(Stored dataset records)

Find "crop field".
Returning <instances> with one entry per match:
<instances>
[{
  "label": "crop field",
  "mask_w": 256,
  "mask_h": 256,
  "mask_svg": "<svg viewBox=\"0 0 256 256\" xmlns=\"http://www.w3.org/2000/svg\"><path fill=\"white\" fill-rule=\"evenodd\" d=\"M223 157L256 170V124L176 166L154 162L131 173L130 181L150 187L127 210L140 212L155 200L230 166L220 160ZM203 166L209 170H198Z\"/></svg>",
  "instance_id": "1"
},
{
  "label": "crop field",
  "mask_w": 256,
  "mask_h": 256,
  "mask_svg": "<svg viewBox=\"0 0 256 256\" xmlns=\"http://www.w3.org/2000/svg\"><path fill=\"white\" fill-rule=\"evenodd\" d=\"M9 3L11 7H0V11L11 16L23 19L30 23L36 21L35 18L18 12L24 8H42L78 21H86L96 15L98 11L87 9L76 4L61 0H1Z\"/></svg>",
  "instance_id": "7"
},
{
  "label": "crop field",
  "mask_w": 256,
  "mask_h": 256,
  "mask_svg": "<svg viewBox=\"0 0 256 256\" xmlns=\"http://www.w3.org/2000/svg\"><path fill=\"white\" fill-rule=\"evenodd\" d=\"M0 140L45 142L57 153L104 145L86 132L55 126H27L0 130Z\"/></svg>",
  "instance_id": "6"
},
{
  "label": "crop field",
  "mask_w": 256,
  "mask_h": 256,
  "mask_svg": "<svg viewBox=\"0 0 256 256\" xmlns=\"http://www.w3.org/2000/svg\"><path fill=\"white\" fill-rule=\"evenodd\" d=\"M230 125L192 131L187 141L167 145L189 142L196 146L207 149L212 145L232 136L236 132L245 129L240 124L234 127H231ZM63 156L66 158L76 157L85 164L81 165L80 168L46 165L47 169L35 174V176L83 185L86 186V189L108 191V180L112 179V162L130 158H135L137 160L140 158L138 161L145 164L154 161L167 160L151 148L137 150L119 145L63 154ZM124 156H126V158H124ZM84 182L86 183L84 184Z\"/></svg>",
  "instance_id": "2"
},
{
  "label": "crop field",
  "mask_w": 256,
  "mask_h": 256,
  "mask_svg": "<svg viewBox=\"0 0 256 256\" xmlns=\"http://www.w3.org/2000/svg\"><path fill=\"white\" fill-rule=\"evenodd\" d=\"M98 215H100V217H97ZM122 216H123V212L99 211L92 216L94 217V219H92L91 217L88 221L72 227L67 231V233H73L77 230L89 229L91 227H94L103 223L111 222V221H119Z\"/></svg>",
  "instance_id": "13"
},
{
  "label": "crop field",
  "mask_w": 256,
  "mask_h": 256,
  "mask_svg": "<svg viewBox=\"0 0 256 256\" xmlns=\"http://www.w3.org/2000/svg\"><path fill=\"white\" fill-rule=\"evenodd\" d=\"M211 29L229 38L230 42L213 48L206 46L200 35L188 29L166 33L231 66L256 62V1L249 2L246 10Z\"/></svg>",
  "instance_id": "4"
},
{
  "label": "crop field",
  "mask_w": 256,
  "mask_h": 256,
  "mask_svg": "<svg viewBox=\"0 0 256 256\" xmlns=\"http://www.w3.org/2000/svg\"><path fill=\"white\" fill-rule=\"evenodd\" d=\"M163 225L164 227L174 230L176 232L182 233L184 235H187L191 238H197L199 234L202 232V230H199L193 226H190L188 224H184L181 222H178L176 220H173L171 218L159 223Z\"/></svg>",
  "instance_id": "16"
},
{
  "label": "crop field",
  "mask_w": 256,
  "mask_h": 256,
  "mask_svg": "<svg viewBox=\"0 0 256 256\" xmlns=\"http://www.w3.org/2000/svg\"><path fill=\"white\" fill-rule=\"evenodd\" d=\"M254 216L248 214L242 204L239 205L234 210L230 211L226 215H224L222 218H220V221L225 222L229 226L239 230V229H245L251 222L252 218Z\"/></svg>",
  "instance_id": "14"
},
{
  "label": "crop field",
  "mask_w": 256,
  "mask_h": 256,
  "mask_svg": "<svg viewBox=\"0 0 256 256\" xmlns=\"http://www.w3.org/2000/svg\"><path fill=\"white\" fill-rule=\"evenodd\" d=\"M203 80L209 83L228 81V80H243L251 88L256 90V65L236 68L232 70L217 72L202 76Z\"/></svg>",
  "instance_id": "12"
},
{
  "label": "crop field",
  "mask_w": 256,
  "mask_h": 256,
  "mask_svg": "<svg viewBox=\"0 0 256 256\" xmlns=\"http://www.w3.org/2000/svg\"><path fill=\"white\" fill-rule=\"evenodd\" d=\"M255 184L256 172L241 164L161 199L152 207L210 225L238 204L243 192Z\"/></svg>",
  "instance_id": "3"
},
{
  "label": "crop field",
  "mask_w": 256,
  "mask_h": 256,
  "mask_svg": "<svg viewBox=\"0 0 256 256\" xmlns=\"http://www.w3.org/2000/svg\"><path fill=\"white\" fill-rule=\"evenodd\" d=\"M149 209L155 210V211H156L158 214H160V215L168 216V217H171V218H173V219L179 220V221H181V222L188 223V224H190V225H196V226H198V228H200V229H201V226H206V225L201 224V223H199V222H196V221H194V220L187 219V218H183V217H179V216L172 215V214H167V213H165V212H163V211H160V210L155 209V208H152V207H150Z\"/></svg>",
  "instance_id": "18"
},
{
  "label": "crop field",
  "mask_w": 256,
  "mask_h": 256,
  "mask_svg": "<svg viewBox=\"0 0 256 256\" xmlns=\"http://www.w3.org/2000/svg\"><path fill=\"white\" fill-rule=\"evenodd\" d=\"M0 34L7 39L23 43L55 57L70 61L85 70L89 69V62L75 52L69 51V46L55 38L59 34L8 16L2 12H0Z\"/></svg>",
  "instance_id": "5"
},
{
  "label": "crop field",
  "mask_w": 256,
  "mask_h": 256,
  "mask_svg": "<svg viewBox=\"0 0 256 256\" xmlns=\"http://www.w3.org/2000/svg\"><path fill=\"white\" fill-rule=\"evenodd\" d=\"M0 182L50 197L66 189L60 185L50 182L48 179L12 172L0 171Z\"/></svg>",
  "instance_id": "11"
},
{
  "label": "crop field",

** TASK **
Extract every one of the records above, reproducing each line without any change.

** TASK ANSWER **
Find "crop field".
Returning <instances> with one entry per match:
<instances>
[{
  "label": "crop field",
  "mask_w": 256,
  "mask_h": 256,
  "mask_svg": "<svg viewBox=\"0 0 256 256\" xmlns=\"http://www.w3.org/2000/svg\"><path fill=\"white\" fill-rule=\"evenodd\" d=\"M223 157L256 170V124L176 166L154 162L131 173L130 181L150 187L127 210L140 212L155 200L230 166L220 160ZM203 166L209 170H198Z\"/></svg>",
  "instance_id": "1"
},
{
  "label": "crop field",
  "mask_w": 256,
  "mask_h": 256,
  "mask_svg": "<svg viewBox=\"0 0 256 256\" xmlns=\"http://www.w3.org/2000/svg\"><path fill=\"white\" fill-rule=\"evenodd\" d=\"M9 3L11 7H0V11L11 16L23 19L30 23L36 21L35 18L18 12L24 8H42L78 21H86L96 15L98 11L87 9L76 4L61 0H1Z\"/></svg>",
  "instance_id": "7"
},
{
  "label": "crop field",
  "mask_w": 256,
  "mask_h": 256,
  "mask_svg": "<svg viewBox=\"0 0 256 256\" xmlns=\"http://www.w3.org/2000/svg\"><path fill=\"white\" fill-rule=\"evenodd\" d=\"M0 140L45 142L57 153L104 145L86 132L55 126H27L0 130Z\"/></svg>",
  "instance_id": "6"
},
{
  "label": "crop field",
  "mask_w": 256,
  "mask_h": 256,
  "mask_svg": "<svg viewBox=\"0 0 256 256\" xmlns=\"http://www.w3.org/2000/svg\"><path fill=\"white\" fill-rule=\"evenodd\" d=\"M230 125L192 131L187 141L167 145L189 142L196 146L207 149L212 145L232 136L236 132L245 129L240 124L234 127H231ZM63 156L66 158L76 157L85 164L81 165L80 168L46 165L47 169L35 174V176L83 185L86 186V189L108 191V180L112 179V162L130 158H135L137 160L140 158L138 161L145 164L154 161L167 160L151 148L137 150L119 145L63 154ZM124 156H126V158H124ZM84 182L86 183L84 184Z\"/></svg>",
  "instance_id": "2"
},
{
  "label": "crop field",
  "mask_w": 256,
  "mask_h": 256,
  "mask_svg": "<svg viewBox=\"0 0 256 256\" xmlns=\"http://www.w3.org/2000/svg\"><path fill=\"white\" fill-rule=\"evenodd\" d=\"M98 215H100V217H97ZM122 216H123V212L99 211L92 216L94 217V219H92L91 217L88 221L72 227L67 231V233H73L77 230L89 229L91 227H94L103 223L111 222V221H119Z\"/></svg>",
  "instance_id": "13"
},
{
  "label": "crop field",
  "mask_w": 256,
  "mask_h": 256,
  "mask_svg": "<svg viewBox=\"0 0 256 256\" xmlns=\"http://www.w3.org/2000/svg\"><path fill=\"white\" fill-rule=\"evenodd\" d=\"M211 29L229 38L230 42L213 48L206 46L200 35L188 29L166 33L231 66L256 62V1L249 2L246 10Z\"/></svg>",
  "instance_id": "4"
},
{
  "label": "crop field",
  "mask_w": 256,
  "mask_h": 256,
  "mask_svg": "<svg viewBox=\"0 0 256 256\" xmlns=\"http://www.w3.org/2000/svg\"><path fill=\"white\" fill-rule=\"evenodd\" d=\"M163 225L164 227L174 230L176 232L182 233L184 235H187L191 238H197L199 234L202 232V230H199L193 226H190L188 224H184L181 222H178L176 220H173L171 218L159 223Z\"/></svg>",
  "instance_id": "16"
},
{
  "label": "crop field",
  "mask_w": 256,
  "mask_h": 256,
  "mask_svg": "<svg viewBox=\"0 0 256 256\" xmlns=\"http://www.w3.org/2000/svg\"><path fill=\"white\" fill-rule=\"evenodd\" d=\"M254 216L248 214L242 204L239 205L234 210L230 211L226 215H224L222 218H220V221L225 222L229 226L239 230V229H245L251 222L252 218Z\"/></svg>",
  "instance_id": "14"
},
{
  "label": "crop field",
  "mask_w": 256,
  "mask_h": 256,
  "mask_svg": "<svg viewBox=\"0 0 256 256\" xmlns=\"http://www.w3.org/2000/svg\"><path fill=\"white\" fill-rule=\"evenodd\" d=\"M203 80L209 83L228 81V80H243L251 88L256 90V65L236 68L232 70L217 72L202 76Z\"/></svg>",
  "instance_id": "12"
},
{
  "label": "crop field",
  "mask_w": 256,
  "mask_h": 256,
  "mask_svg": "<svg viewBox=\"0 0 256 256\" xmlns=\"http://www.w3.org/2000/svg\"><path fill=\"white\" fill-rule=\"evenodd\" d=\"M255 184L256 172L241 164L161 199L152 207L210 225L238 204L243 192Z\"/></svg>",
  "instance_id": "3"
},
{
  "label": "crop field",
  "mask_w": 256,
  "mask_h": 256,
  "mask_svg": "<svg viewBox=\"0 0 256 256\" xmlns=\"http://www.w3.org/2000/svg\"><path fill=\"white\" fill-rule=\"evenodd\" d=\"M149 209L155 210V211H156L158 214H160V215L168 216V217H171V218H173V219L179 220V221H181V222L188 223V224H190V225H196V226H198V228H200V229H201V226H206V225L201 224V223H199V222H196V221H194V220L187 219V218H183V217H179V216L172 215V214H167V213H165V212H163V211H160V210L155 209V208H152V207H150Z\"/></svg>",
  "instance_id": "18"
},
{
  "label": "crop field",
  "mask_w": 256,
  "mask_h": 256,
  "mask_svg": "<svg viewBox=\"0 0 256 256\" xmlns=\"http://www.w3.org/2000/svg\"><path fill=\"white\" fill-rule=\"evenodd\" d=\"M0 34L7 39L23 43L55 57L70 61L85 70L89 69V62L75 52L69 51V46L55 38L59 34L8 16L2 12H0Z\"/></svg>",
  "instance_id": "5"
},
{
  "label": "crop field",
  "mask_w": 256,
  "mask_h": 256,
  "mask_svg": "<svg viewBox=\"0 0 256 256\" xmlns=\"http://www.w3.org/2000/svg\"><path fill=\"white\" fill-rule=\"evenodd\" d=\"M0 182L50 197L66 189L60 185L50 182L48 179L12 172L0 171Z\"/></svg>",
  "instance_id": "11"
},
{
  "label": "crop field",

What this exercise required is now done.